Data to use section start

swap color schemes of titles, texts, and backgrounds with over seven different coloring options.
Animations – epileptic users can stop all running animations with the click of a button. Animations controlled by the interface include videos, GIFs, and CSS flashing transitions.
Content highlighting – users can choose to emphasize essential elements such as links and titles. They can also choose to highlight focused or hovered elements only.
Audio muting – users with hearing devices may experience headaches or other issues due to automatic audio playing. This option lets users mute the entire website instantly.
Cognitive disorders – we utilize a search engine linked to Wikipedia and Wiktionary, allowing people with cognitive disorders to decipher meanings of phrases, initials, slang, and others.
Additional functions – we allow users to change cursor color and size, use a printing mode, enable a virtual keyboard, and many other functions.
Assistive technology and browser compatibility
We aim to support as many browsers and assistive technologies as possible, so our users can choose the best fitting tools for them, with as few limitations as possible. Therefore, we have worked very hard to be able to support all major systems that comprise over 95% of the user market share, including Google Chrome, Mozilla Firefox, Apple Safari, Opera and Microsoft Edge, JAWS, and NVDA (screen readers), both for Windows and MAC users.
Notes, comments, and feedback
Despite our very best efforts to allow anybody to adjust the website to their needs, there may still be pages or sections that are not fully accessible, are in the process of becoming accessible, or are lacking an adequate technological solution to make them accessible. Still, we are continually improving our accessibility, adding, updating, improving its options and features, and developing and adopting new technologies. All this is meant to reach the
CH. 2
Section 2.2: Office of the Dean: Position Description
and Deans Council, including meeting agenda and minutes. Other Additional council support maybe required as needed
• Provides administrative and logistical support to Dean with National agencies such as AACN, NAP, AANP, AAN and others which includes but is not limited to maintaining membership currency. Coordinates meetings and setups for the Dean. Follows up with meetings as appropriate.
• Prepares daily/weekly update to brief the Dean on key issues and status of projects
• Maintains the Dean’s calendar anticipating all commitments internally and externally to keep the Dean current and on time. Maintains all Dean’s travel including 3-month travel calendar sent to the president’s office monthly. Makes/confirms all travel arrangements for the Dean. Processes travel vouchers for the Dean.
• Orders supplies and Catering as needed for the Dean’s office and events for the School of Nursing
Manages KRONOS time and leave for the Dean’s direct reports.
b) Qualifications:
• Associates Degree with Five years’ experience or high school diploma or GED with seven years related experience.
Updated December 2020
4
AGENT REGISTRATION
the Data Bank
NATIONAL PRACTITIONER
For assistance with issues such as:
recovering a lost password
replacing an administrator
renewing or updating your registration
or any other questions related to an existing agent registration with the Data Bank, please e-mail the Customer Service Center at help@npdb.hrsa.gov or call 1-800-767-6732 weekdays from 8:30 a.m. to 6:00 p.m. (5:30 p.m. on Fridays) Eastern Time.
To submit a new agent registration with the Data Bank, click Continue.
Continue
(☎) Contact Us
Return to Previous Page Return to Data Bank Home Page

Data to use section end

### Try it
Show me every line in the data above that includes "issues".

### Exercise result
Audio muting – users with hearing devices may experience headaches or other issues due to automatic audio playing. This option lets users mute the entire website instantly.
• Prepares daily/weekly update to brief the Dean on key issues and status of projects
For assistance with issues such as:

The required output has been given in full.